Write out the lines of the records without any changes, starting with the line that contains "mô tô nước và" and continuing through the end of the records.

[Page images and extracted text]
=-=-=-=-=

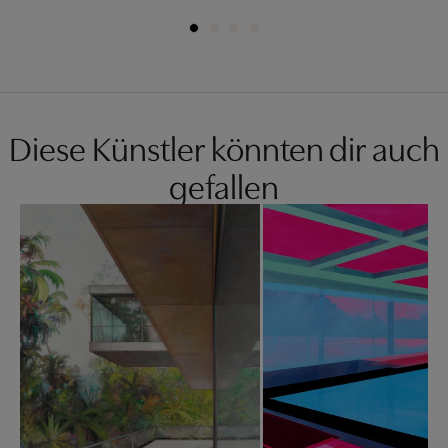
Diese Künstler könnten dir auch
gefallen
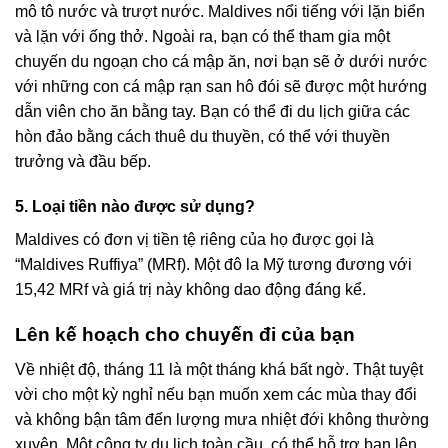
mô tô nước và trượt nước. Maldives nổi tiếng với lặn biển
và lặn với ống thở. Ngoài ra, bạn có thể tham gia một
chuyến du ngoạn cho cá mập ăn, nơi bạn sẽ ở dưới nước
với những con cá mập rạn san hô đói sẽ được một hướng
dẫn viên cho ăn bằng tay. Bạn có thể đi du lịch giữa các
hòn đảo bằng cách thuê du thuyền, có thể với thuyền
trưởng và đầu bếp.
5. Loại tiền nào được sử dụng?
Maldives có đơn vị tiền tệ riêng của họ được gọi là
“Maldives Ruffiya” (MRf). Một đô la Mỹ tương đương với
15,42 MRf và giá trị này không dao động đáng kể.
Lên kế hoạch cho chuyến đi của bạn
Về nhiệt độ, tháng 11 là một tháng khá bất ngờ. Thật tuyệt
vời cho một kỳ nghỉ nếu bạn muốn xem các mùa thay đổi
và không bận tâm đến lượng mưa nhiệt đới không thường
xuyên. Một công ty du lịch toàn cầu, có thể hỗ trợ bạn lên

=-=-=-=-=

Your response:
mô tô nước và trượt nước. Maldives nổi tiếng với lặn biển
và lặn với ống thở. Ngoài ra, bạn có thể tham gia một
chuyến du ngoạn cho cá mập ăn, nơi bạn sẽ ở dưới nước
với những con cá mập rạn san hô đói sẽ được một hướng
dẫn viên cho ăn bằng tay. Bạn có thể đi du lịch giữa các
hòn đảo bằng cách thuê du thuyền, có thể với thuyền
trưởng và đầu bếp.
5. Loại tiền nào được sử dụng?
Maldives có đơn vị tiền tệ riêng của họ được gọi là
“Maldives Ruffiya” (MRf). Một đô la Mỹ tương đương với
15,42 MRf và giá trị này không dao động đáng kể.
Lên kế hoạch cho chuyến đi của bạn
Về nhiệt độ, tháng 11 là một tháng khá bất ngờ. Thật tuyệt
vời cho một kỳ nghỉ nếu bạn muốn xem các mùa thay đổi
và không bận tâm đến lượng mưa nhiệt đới không thường
xuyên. Một công ty du lịch toàn cầu, có thể hỗ trợ bạn lên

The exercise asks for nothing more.